### TASK STATEMENT
Where in the data below does the word "pixel" appear? Copy each line that holds it.

### ENTRIES PROVIDED
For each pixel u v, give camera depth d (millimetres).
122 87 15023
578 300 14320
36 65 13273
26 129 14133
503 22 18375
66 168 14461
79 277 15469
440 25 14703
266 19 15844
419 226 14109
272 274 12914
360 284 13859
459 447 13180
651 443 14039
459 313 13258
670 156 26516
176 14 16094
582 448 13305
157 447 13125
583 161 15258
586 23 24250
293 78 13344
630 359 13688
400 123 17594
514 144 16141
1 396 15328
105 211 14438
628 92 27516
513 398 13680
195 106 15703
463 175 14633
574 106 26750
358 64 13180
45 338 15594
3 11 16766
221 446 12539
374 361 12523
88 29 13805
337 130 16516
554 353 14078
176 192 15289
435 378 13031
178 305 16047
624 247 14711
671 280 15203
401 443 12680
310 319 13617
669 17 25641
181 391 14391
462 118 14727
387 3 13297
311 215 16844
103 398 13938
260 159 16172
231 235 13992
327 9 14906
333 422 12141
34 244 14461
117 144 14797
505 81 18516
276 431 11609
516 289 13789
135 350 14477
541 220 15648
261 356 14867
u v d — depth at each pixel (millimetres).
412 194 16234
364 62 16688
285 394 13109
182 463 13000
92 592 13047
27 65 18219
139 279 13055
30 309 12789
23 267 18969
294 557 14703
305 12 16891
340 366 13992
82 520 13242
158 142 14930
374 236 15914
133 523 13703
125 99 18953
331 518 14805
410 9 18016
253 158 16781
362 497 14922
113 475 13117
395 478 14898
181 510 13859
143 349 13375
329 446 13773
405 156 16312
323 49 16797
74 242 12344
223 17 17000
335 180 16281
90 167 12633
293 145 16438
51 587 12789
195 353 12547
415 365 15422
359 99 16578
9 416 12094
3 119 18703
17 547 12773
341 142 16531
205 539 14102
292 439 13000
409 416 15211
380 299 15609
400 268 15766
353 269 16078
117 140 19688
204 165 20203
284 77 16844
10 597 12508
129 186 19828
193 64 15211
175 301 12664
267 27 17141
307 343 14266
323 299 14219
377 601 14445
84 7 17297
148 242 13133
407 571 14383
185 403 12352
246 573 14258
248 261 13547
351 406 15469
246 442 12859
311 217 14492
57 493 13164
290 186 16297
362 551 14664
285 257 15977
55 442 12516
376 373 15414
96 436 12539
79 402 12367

### SOLUTION FOR THIS TASK
For each pixel u v, give camera depth d (millimetres).
u v d — depth at each pixel (millimetres).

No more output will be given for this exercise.